- _ACTIVITY_: Rewrite the lines below, substituting "Home" for every "Accueil" and changing nothing else. Omit the pictures from your answer.

- _DATA SHOWN_:
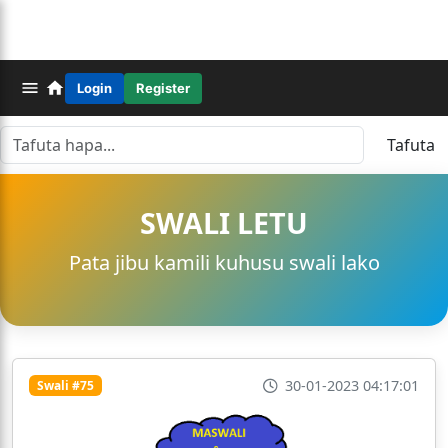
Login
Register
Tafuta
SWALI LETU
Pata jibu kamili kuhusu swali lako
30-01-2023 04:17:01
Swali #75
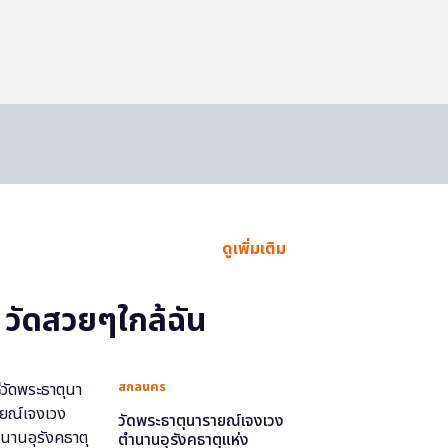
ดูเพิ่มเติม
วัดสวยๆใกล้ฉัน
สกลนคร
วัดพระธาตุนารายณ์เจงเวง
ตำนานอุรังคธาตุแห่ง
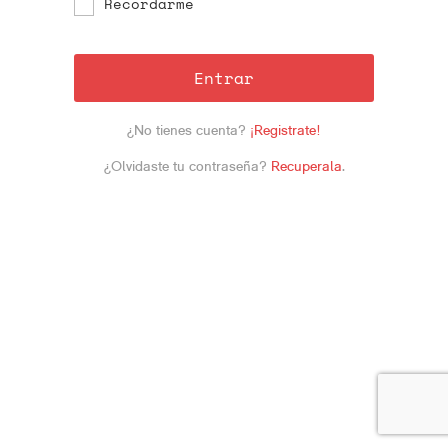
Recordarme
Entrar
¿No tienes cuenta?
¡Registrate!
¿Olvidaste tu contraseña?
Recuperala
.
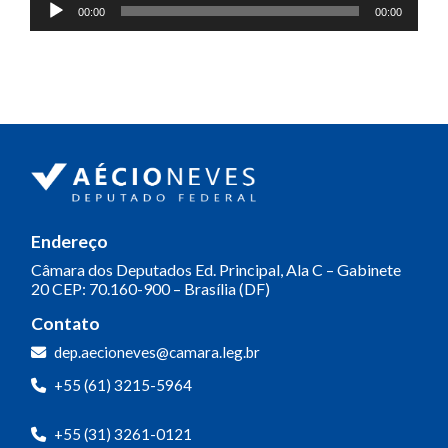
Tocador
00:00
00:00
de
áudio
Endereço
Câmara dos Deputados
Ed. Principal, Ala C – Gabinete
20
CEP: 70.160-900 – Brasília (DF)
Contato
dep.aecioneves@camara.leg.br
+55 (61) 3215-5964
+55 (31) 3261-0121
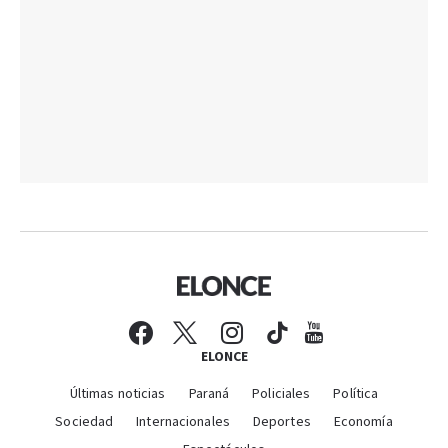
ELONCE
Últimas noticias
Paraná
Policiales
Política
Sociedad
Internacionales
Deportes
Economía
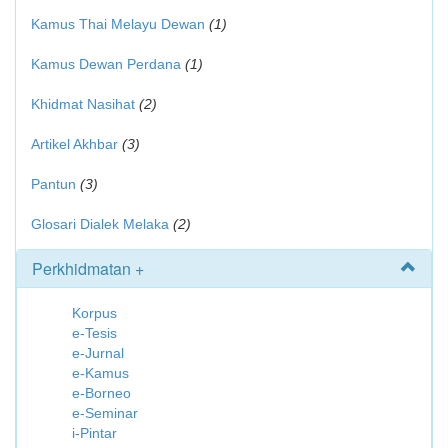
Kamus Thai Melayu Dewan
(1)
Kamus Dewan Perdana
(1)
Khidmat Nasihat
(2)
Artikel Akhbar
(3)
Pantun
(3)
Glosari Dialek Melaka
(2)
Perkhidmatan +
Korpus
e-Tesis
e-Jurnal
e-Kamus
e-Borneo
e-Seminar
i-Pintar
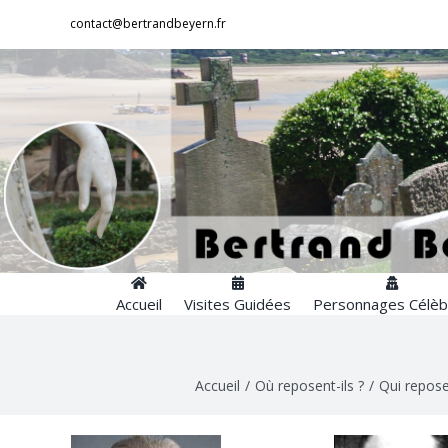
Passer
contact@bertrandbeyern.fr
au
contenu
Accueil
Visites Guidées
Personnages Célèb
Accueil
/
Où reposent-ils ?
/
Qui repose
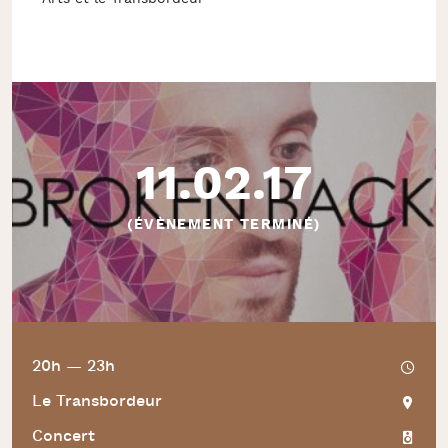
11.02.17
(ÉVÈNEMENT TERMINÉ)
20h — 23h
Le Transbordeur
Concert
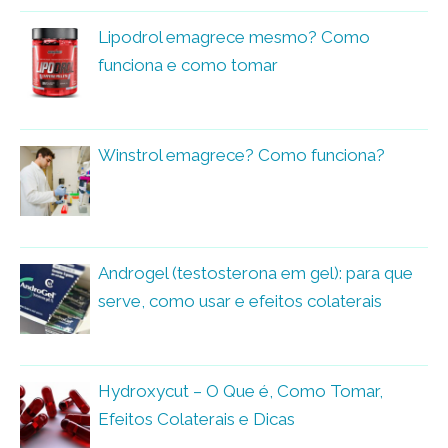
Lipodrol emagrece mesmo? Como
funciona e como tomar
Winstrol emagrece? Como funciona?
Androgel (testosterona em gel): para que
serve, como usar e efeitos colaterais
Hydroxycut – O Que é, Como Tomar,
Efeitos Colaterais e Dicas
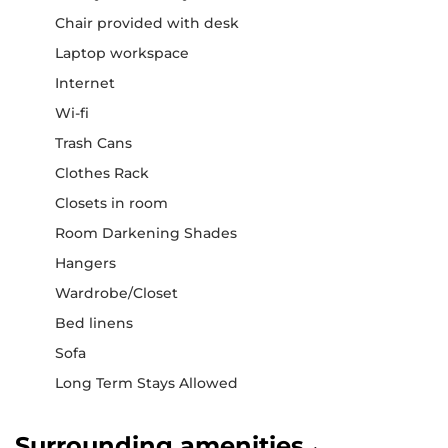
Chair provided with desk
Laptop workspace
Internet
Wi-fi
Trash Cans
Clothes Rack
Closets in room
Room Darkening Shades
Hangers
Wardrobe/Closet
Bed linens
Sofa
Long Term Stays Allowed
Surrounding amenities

- _YOUR RESPONSE_:
Login
Register
Tafuta
SWALI LETU
Pata jibu kamili kuhusu swali lako
30-01-2023 04:17:01
Swali #75
ดูเพิ่มเติม
วัดสวยๆใกล้ฉัน
สกลนคร
วัดพระธาตุนารายณ์เจงเวง
ตำนานอุรังคธาตุแห่ง
Recordarme
Entrar
¿No tienes cuenta?
¡Registrate!
¿Olvidaste tu contraseña?
Recuperala
.
Tocador
00:00
00:00
de
áudio
Endereço
Câmara dos Deputados
Ed. Principal, Ala C – Gabinete
20
CEP: 70.160-900 – Brasília (DF)
Contato
dep.aecioneves@camara.leg.br
+55 (61) 3215-5964
+55 (31) 3261-0121
ELONCE
Últimas noticias
Paraná
Policiales
Política
Sociedad
Internacionales
Deportes
Economía
Kamus Thai Melayu Dewan
(1)
Kamus Dewan Perdana
(1)
Khidmat Nasihat
(2)
Artikel Akhbar
(3)
Pantun
(3)
Glosari Dialek Melaka
(2)
Perkhidmatan +
Korpus
e-Tesis
e-Jurnal
e-Kamus
e-Borneo
e-Seminar
i-Pintar
Passer
contact@bertrandbeyern.fr
au
contenu
Home
Visites Guidées
Personnages Célèb
Home
/
Où reposent-ils ?
/
Qui repose
11.02.17
(ÉVÈNEMENT TERMINÉ)
20h — 23h
Le Transbordeur
Concert
Lipodrol emagrece mesmo? Como
funciona e como tomar
Winstrol emagrece? Como funciona?
Androgel (testosterona em gel): para que
serve, como usar e efeitos colaterais
Hydroxycut – O Que é, Como Tomar,
Efeitos Colaterais e Dicas
Chair provided with desk
Laptop workspace
Internet
Wi-fi
Trash Cans
Clothes Rack
Closets in room
Room Darkening Shades
Hangers
Wardrobe/Closet
Bed linens
Sofa
Long Term Stays Allowed
Surrounding amenities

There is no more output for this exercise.